### AIM
Print every record below word for word, leaving out the pictures.

### SUPPLIED MATERIAL
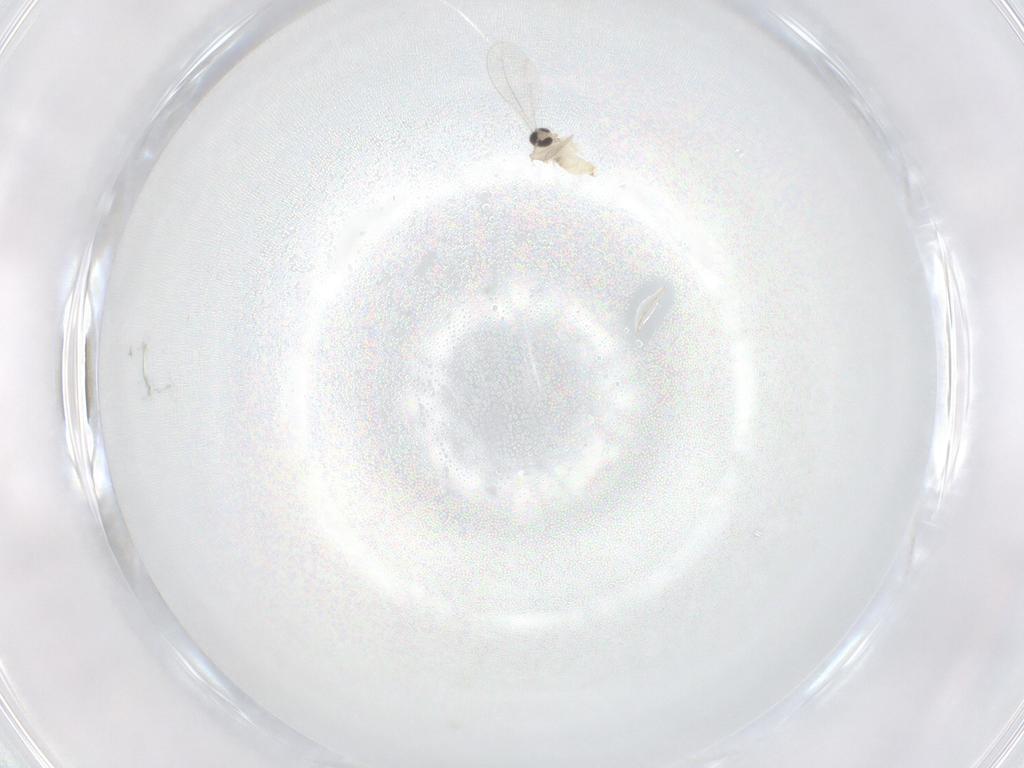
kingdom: Animalia
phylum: Arthropoda
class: Insecta
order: Diptera
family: Cecidomyiidae
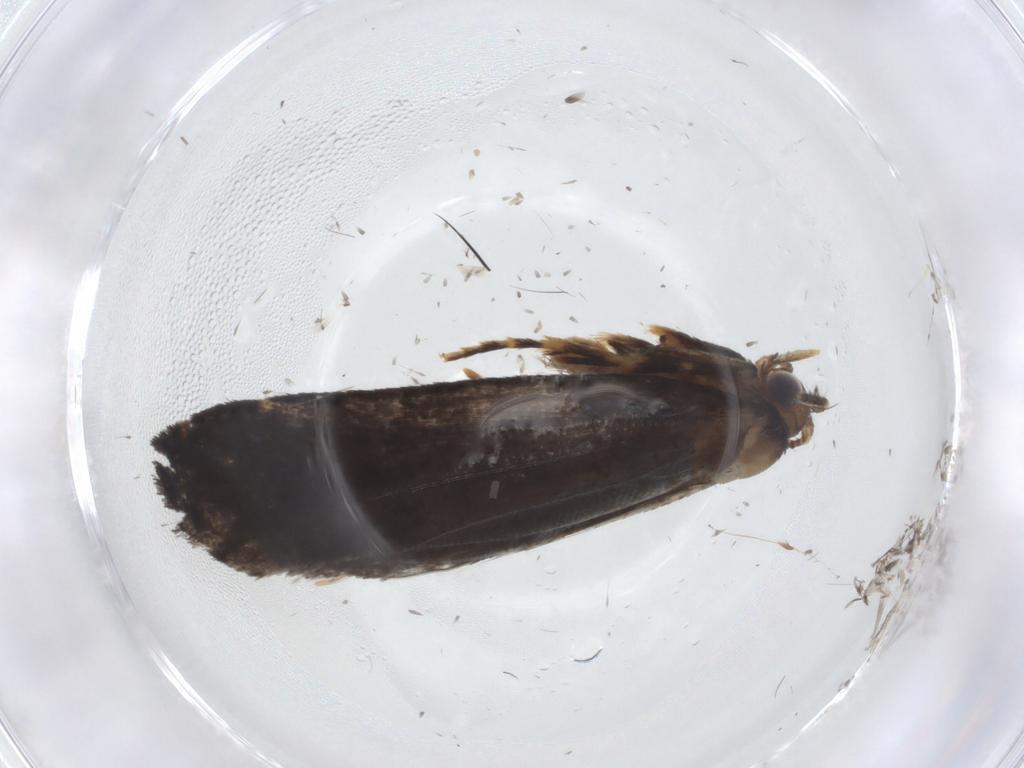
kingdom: Animalia
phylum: Arthropoda
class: Insecta
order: Lepidoptera
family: Tineidae
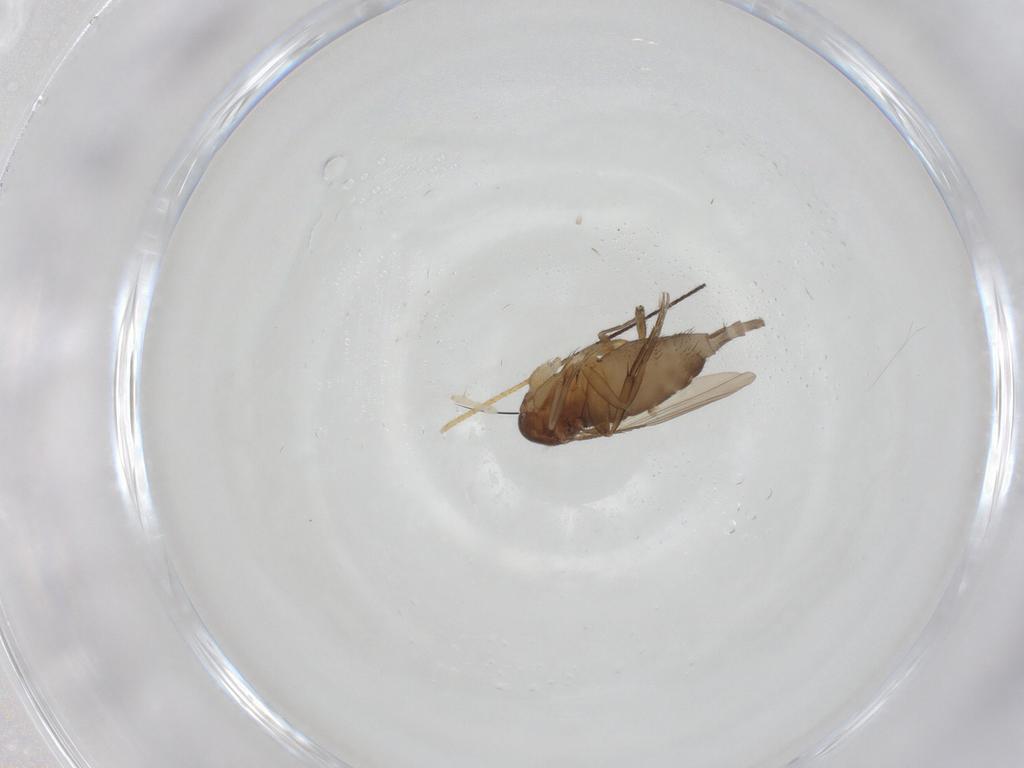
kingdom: Animalia
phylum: Arthropoda
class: Insecta
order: Diptera
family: Phoridae
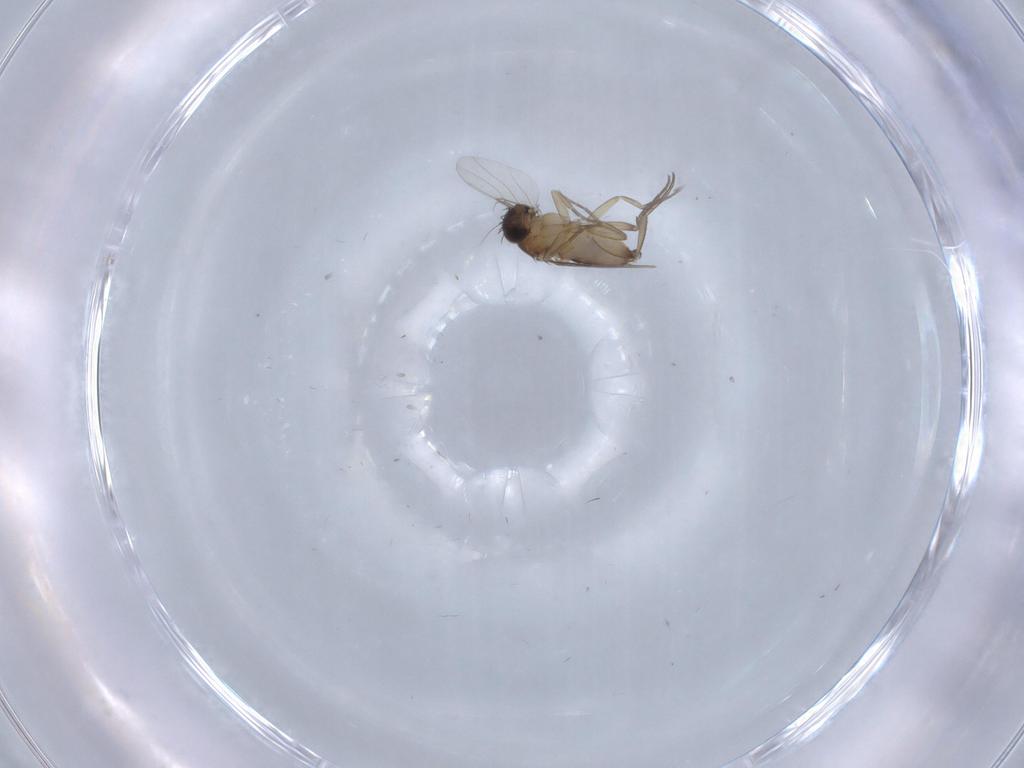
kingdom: Animalia
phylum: Arthropoda
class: Insecta
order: Diptera
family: Phoridae
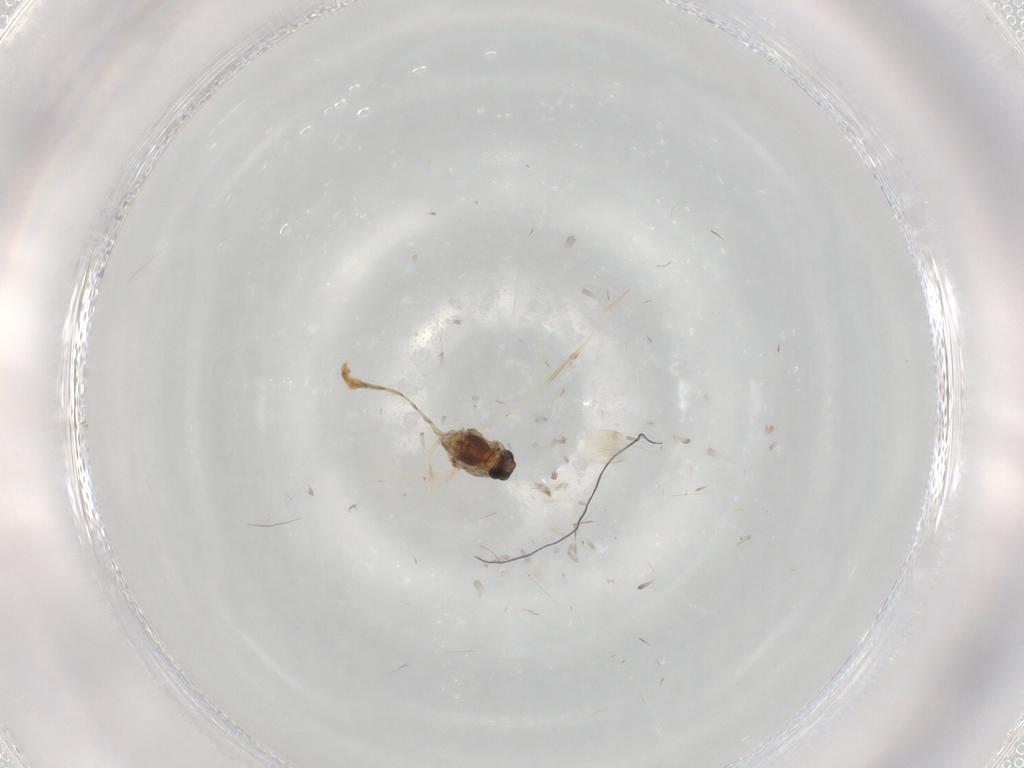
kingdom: Animalia
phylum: Arthropoda
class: Insecta
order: Diptera
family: Chironomidae
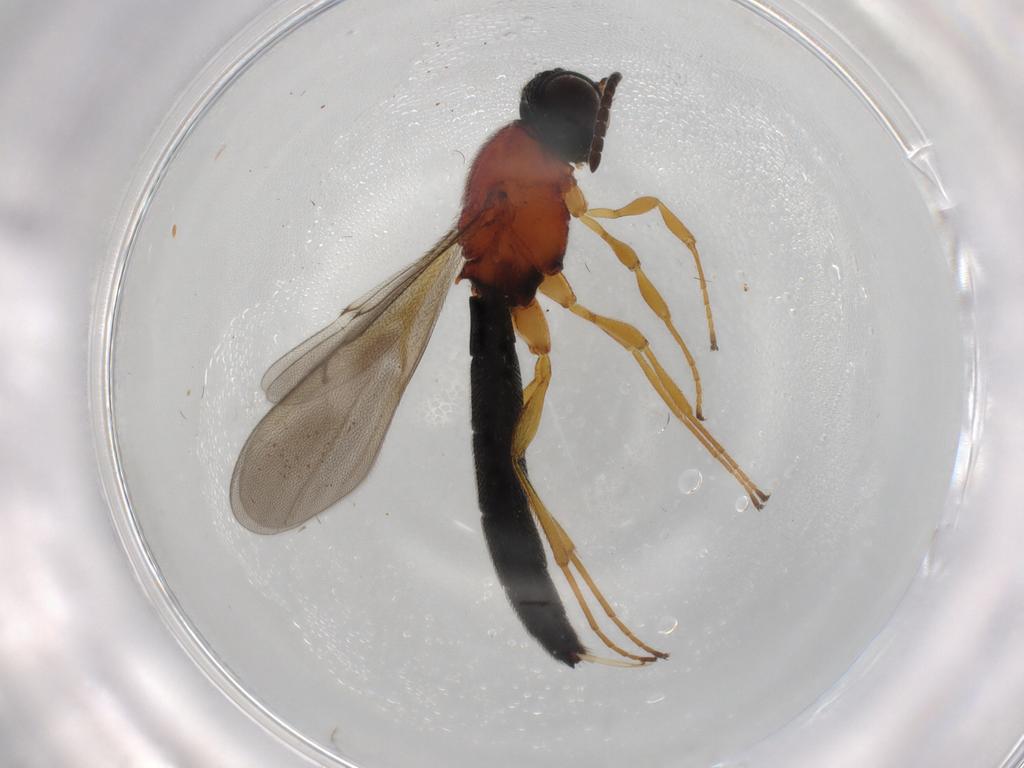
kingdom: Animalia
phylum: Arthropoda
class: Insecta
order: Hymenoptera
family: Scelionidae
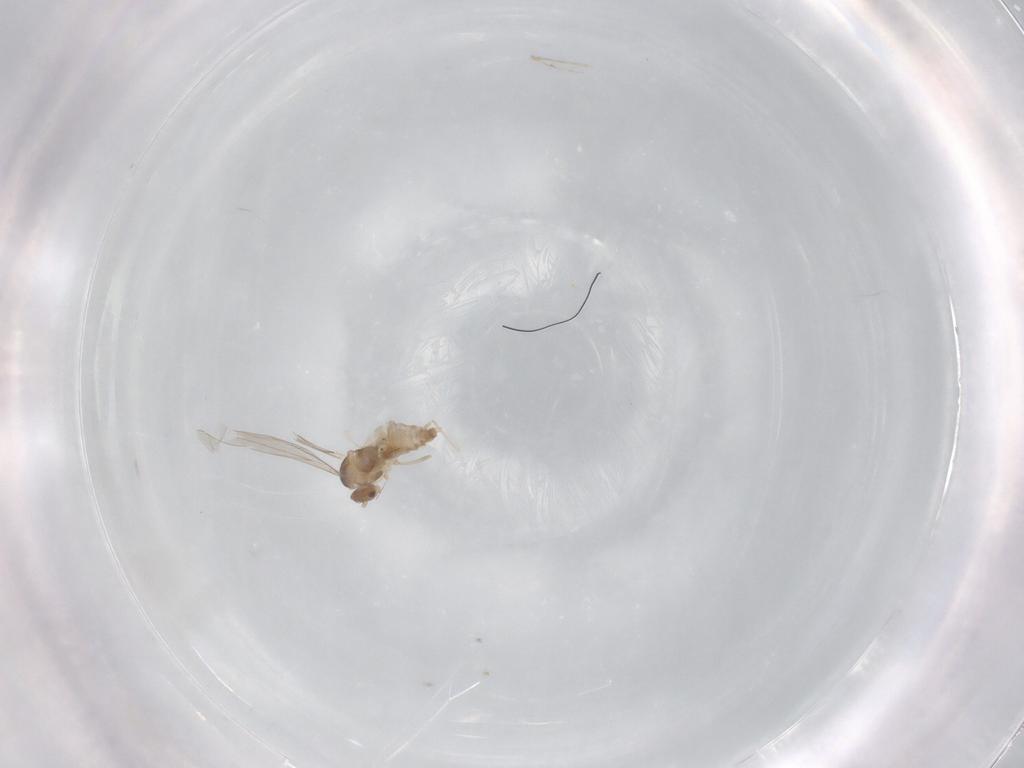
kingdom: Animalia
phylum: Arthropoda
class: Insecta
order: Diptera
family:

### WORKED ANSWER
kingdom: Animalia
phylum: Arthropoda
class: Insecta
order: Diptera
family: Cecidomyiidae
kingdom: Animalia
phylum: Arthropoda
class: Insecta
order: Lepidoptera
family: Tineidae
kingdom: Animalia
phylum: Arthropoda
class: Insecta
order: Diptera
family: Phoridae
kingdom: Animalia
phylum: Arthropoda
class: Insecta
order: Diptera
family: Phoridae
kingdom: Animalia
phylum: Arthropoda
class: Insecta
order: Diptera
family: Chironomidae
kingdom: Animalia
phylum: Arthropoda
class: Insecta
order: Hymenoptera
family: Scelionidae
kingdom: Animalia
phylum: Arthropoda
class: Insecta
order: Diptera
family:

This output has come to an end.